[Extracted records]

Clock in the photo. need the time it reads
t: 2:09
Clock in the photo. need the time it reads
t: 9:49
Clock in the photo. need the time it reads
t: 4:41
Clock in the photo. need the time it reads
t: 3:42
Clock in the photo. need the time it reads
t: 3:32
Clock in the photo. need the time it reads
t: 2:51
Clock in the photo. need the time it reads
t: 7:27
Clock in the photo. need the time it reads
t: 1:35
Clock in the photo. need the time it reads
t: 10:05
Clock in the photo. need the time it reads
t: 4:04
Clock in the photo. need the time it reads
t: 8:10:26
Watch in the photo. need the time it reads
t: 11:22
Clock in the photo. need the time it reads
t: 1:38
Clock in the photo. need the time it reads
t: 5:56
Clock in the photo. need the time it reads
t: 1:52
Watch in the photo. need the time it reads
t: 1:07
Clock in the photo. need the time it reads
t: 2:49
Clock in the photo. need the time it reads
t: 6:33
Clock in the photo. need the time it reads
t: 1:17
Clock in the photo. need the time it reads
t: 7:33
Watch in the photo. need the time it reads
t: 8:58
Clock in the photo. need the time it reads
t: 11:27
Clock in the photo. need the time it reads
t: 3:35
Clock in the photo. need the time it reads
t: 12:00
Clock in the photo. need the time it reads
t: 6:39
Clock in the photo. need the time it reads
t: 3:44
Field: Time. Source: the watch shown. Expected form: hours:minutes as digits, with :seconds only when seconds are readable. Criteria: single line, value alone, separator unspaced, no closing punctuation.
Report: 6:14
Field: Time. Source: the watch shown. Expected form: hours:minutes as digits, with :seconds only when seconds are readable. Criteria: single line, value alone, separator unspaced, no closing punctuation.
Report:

* **Given instruction**
Could you duplicate all of the material above, line for line and unchanged?

* **Answer to this task**
Clock in the photo. need the time it reads
t: 2:09
Clock in the photo. need the time it reads
t: 9:49
Clock in the photo. need the time it reads
t: 4:41
Clock in the photo. need the time it reads
t: 3:42
Clock in the photo. need the time it reads
t: 3:32
Clock in the photo. need the time it reads
t: 2:51
Clock in the photo. need the time it reads
t: 7:27
Clock in the photo. need the time it reads
t: 1:35
Clock in the photo. need the time it reads
t: 10:05
Clock in the photo. need the time it reads
t: 4:04
Clock in the photo. need the time it reads
t: 8:10:26
Watch in the photo. need the time it reads
t: 11:22
Clock in the photo. need the time it reads
t: 1:38
Clock in the photo. need the time it reads
t: 5:56
Clock in the photo. need the time it reads
t: 1:52
Watch in the photo. need the time it reads
t: 1:07
Clock in the photo. need the time it reads
t: 2:49
Clock in the photo. need the time it reads
t: 6:33
Clock in the photo. need the time it reads
t: 1:17
Clock in the photo. need the time it reads
t: 7:33
Watch in the photo. need the time it reads
t: 8:58
Clock in the photo. need the time it reads
t: 11:27
Clock in the photo. need the time it reads
t: 3:35
Clock in the photo. need the time it reads
t: 12:00
Clock in the photo. need the time it reads
t: 6:39
Clock in the photo. need the time it reads
t: 3:44
Field: Time. Source: the watch shown. Expected form: hours:minutes as digits, with :seconds only when seconds are readable. Criteria: single line, value alone, separator unspaced, no closing punctuation.
Report: 6:14
Field: Time. Source: the watch shown. Expected form: hours:minutes as digits, with :seconds only when seconds are readable. Criteria: single line, value alone, separator unspaced, no closing punctuation.
Report:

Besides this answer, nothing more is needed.